Your past relationships with landlords, managers, and employers can make the difference between getting a rental unit and getting rejected. Prospective landlords will usually want to talk with your current and previous landlords, your employer, and your friends. Here’s what they’ll typically ask.
When talking to other landlords and managers:
- Did you pay rent on time?
- Were you considerate of neighbors (no loud parties, out-of-control kids, or dangerous dogs)?
- Did you make unreasonable demands or complaints?
- Did you take good care of the rental unit?
If your landlord says you were a pain in the neck, always paid rent late, and left the place a shambles, don’t expect the next landlord to welcome you with open arms.
When speaking with your boss:
- How long have you worked at this job, and how much money do you make?
- Are you a responsible person? Do you get along with coworkers?
- Do you have any serious character flaws or weaknesses?
When talking to your friends (nonrelatives):
- Are you a reliable, honest person?
- Do you have good housekeeping habits, and are you considerate of others?
A landlord can’t force you to give references. And you may not want to, particularly if your current landlord or boss is a complete jerk and will have nothing good to say about you.

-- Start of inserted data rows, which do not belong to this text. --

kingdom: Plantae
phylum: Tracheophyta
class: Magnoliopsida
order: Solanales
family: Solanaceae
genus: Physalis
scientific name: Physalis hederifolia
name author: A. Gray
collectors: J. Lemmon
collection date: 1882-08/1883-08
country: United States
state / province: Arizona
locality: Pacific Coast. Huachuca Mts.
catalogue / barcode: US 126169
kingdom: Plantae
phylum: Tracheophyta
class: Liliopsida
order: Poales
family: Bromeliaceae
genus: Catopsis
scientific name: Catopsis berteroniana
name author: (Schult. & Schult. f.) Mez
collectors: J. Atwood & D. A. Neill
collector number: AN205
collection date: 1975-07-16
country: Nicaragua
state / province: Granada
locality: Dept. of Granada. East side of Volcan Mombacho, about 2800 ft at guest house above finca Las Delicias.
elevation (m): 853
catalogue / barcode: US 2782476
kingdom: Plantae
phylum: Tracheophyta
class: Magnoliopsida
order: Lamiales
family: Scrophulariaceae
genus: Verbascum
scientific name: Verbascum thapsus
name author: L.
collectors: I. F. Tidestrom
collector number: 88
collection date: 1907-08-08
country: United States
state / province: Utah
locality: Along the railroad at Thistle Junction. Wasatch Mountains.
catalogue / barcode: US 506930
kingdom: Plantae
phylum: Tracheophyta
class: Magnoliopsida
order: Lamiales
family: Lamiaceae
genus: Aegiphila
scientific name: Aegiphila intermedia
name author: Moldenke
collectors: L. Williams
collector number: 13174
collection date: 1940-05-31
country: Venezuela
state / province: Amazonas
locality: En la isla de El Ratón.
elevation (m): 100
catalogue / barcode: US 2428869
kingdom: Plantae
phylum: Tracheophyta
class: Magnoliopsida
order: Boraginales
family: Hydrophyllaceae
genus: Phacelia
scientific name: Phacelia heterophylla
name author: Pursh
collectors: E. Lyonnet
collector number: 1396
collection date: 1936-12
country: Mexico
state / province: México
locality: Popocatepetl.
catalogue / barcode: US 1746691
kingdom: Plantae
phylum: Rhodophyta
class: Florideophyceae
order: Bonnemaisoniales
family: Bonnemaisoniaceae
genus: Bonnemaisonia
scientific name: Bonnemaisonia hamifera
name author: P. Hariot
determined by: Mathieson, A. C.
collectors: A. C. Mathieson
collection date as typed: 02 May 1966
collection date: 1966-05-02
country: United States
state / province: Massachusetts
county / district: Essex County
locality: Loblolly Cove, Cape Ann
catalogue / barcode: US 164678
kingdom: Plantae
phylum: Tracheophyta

But unless you can come up with a good substitute—another supervisor or maybe a resident manager—a prospective landlord will conclude that you’re withholding the name because you’re afraid of what the person might say. If you really can’t come up with some names, at least have a reasonable explanation for your reticence.
Many past landlords and employers won’t talk to your prospective landlord unless they have a signed release from you stating that it’s okay to answer the prospective landlord’s questions. In this litigious society, employers and landlords are afraid that you’ll sue them for defamation or the invasion of your privacy. This written permission assures your previous landlord, current or past employers, credit sources, or personal references that you won’t object if they respond truthfully to a landlord’s relevant questions about your work and employment history. For this reason, many prospective landlords will ask you to sign a release.